TASK DETAILS:
Copy out the data below. Leave nothing out and alter nothing.

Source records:
○ ○ ○ ○ ○

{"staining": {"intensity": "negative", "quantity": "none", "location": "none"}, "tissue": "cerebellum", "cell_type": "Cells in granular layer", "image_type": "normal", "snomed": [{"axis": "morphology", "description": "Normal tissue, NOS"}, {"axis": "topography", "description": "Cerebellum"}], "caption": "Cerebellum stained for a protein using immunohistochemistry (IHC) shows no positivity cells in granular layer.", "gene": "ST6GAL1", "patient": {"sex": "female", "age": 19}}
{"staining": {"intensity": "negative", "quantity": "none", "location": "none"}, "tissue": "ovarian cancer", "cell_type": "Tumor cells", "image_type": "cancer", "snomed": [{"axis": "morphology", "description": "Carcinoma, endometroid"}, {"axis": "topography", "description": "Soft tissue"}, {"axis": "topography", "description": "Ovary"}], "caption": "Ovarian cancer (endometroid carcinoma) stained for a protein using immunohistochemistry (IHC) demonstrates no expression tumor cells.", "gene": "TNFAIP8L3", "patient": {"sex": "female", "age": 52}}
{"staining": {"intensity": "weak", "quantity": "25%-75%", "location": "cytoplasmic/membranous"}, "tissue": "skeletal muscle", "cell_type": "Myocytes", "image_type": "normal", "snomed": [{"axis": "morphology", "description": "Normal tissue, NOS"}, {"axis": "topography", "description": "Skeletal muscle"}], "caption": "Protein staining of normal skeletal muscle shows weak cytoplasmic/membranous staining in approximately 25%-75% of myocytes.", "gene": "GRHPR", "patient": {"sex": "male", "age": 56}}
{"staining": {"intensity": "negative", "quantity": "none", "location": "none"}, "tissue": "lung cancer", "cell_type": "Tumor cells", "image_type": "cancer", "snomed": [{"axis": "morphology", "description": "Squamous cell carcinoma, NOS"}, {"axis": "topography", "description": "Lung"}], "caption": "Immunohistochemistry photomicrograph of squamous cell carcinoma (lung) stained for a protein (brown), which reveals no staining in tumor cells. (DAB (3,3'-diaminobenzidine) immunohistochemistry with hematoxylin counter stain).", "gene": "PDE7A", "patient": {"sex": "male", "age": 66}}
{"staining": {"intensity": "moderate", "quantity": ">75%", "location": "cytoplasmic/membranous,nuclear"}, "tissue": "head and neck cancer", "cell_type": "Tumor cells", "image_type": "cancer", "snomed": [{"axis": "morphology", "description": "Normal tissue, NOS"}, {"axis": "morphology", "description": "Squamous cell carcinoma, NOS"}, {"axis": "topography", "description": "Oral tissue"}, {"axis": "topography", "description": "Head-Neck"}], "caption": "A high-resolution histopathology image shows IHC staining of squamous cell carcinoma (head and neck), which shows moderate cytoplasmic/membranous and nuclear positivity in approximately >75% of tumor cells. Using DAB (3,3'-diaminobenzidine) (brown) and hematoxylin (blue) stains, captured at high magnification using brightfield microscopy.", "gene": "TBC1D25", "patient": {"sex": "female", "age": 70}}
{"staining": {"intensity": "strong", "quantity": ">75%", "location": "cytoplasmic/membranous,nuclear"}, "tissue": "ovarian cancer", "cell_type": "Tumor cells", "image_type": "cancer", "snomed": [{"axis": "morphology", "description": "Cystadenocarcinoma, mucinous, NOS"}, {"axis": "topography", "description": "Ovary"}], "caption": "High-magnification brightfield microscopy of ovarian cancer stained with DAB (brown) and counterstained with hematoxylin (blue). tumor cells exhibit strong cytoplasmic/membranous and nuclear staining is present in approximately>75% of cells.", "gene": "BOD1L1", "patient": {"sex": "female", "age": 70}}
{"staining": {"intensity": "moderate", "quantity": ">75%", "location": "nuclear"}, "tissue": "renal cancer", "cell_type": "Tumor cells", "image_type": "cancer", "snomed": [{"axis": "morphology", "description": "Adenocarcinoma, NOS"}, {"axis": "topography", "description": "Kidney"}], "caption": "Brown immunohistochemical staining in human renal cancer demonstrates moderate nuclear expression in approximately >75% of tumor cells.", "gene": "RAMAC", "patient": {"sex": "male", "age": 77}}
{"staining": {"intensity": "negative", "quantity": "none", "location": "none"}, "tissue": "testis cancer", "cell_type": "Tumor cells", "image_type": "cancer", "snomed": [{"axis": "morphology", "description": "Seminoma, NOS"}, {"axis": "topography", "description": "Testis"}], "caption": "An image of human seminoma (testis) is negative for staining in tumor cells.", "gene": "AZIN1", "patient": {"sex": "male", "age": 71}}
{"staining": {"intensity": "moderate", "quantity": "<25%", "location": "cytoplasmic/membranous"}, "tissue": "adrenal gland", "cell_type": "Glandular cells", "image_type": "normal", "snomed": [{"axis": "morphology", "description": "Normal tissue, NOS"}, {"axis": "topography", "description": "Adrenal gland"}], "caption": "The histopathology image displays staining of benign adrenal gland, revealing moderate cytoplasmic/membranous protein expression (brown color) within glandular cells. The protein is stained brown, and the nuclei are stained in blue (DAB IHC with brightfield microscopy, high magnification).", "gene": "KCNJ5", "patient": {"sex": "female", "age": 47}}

○ ○ ○ ○ ○

PROBLEM SOLUTION:
{"staining": {"intensity": "negative", "quantity": "none", "location": "none"}, "tissue": "cerebellum", "cell_type": "Cells in granular layer", "image_type": "normal", "snomed": [{"axis": "morphology", "description": "Normal tissue, NOS"}, {"axis": "topography", "description": "Cerebellum"}], "caption": "Cerebellum stained for a protein using immunohistochemistry (IHC) shows no positivity cells in granular layer.", "gene": "ST6GAL1", "patient": {"sex": "female", "age": 19}}
{"staining": {"intensity": "negative", "quantity": "none", "location": "none"}, "tissue": "ovarian cancer", "cell_type": "Tumor cells", "image_type": "cancer", "snomed": [{"axis": "morphology", "description": "Carcinoma, endometroid"}, {"axis": "topography", "description": "Soft tissue"}, {"axis": "topography", "description": "Ovary"}], "caption": "Ovarian cancer (endometroid carcinoma) stained for a protein using immunohistochemistry (IHC) demonstrates no expression tumor cells.", "gene": "TNFAIP8L3", "patient": {"sex": "female", "age": 52}}
{"staining": {"intensity": "weak", "quantity": "25%-75%", "location": "cytoplasmic/membranous"}, "tissue": "skeletal muscle", "cell_type": "Myocytes", "image_type": "normal", "snomed": [{"axis": "morphology", "description": "Normal tissue, NOS"}, {"axis": "topography", "description": "Skeletal muscle"}], "caption": "Protein staining of normal skeletal muscle shows weak cytoplasmic/membranous staining in approximately 25%-75% of myocytes.", "gene": "GRHPR", "patient": {"sex": "male", "age": 56}}
{"staining": {"intensity": "negative", "quantity": "none", "location": "none"}, "tissue": "lung cancer", "cell_type": "Tumor cells", "image_type": "cancer", "snomed": [{"axis": "morphology", "description": "Squamous cell carcinoma, NOS"}, {"axis": "topography", "description": "Lung"}], "caption": "Immunohistochemistry photomicrograph of squamous cell carcinoma (lung) stained for a protein (brown), which reveals no staining in tumor cells. (DAB (3,3'-diaminobenzidine) immunohistochemistry with hematoxylin counter stain).", "gene": "PDE7A", "patient": {"sex": "male", "age": 66}}
{"staining": {"intensity": "moderate", "quantity": ">75%", "location": "cytoplasmic/membranous,nuclear"}, "tissue": "head and neck cancer", "cell_type": "Tumor cells", "image_type": "cancer", "snomed": [{"axis": "morphology", "description": "Normal tissue, NOS"}, {"axis": "morphology", "description": "Squamous cell carcinoma, NOS"}, {"axis": "topography", "description": "Oral tissue"}, {"axis": "topography", "description": "Head-Neck"}], "caption": "A high-resolution histopathology image shows IHC staining of squamous cell carcinoma (head and neck), which shows moderate cytoplasmic/membranous and nuclear positivity in approximately >75% of tumor cells. Using DAB (3,3'-diaminobenzidine) (brown) and hematoxylin (blue) stains, captured at high magnification using brightfield microscopy.", "gene": "TBC1D25", "patient": {"sex": "female", "age": 70}}
{"staining": {"intensity": "strong", "quantity": ">75%", "location": "cytoplasmic/membranous,nuclear"}, "tissue": "ovarian cancer", "cell_type": "Tumor cells", "image_type": "cancer", "snomed": [{"axis": "morphology", "description": "Cystadenocarcinoma, mucinous, NOS"}, {"axis": "topography", "description": "Ovary"}], "caption": "High-magnification brightfield microscopy of ovarian cancer stained with DAB (brown) and counterstained with hematoxylin (blue). tumor cells exhibit strong cytoplasmic/membranous and nuclear staining is present in approximately>75% of cells.", "gene": "BOD1L1", "patient": {"sex": "female", "age": 70}}
{"staining": {"intensity": "moderate", "quantity": ">75%", "location": "nuclear"}, "tissue": "renal cancer", "cell_type": "Tumor cells", "image_type": "cancer", "snomed": [{"axis": "morphology", "description": "Adenocarcinoma, NOS"}, {"axis": "topography", "description": "Kidney"}], "caption": "Brown immunohistochemical staining in human renal cancer demonstrates moderate nuclear expression in approximately >75% of tumor cells.", "gene": "RAMAC", "patient": {"sex": "male", "age": 77}}
{"staining": {"intensity": "negative", "quantity": "none", "location": "none"}, "tissue": "testis cancer", "cell_type": "Tumor cells", "image_type": "cancer", "snomed": [{"axis": "morphology", "description": "Seminoma, NOS"}, {"axis": "topography", "description": "Testis"}], "caption": "An image of human seminoma (testis) is negative for staining in tumor cells.", "gene": "AZIN1", "patient": {"sex": "male", "age": 71}}
{"staining": {"intensity": "moderate", "quantity": "<25%", "location": "cytoplasmic/membranous"}, "tissue": "adrenal gland", "cell_type": "Glandular cells", "image_type": "normal", "snomed": [{"axis": "morphology", "description": "Normal tissue, NOS"}, {"axis": "topography", "description": "Adrenal gland"}], "caption": "The histopathology image displays staining of benign adrenal gland, revealing moderate cytoplasmic/membranous protein expression (brown color) within glandular cells. The protein is stained brown, and the nuclei are stained in blue (DAB IHC with brightfield microscopy, high magnification).", "gene": "KCNJ5", "patient": {"sex": "female", "age": 47}}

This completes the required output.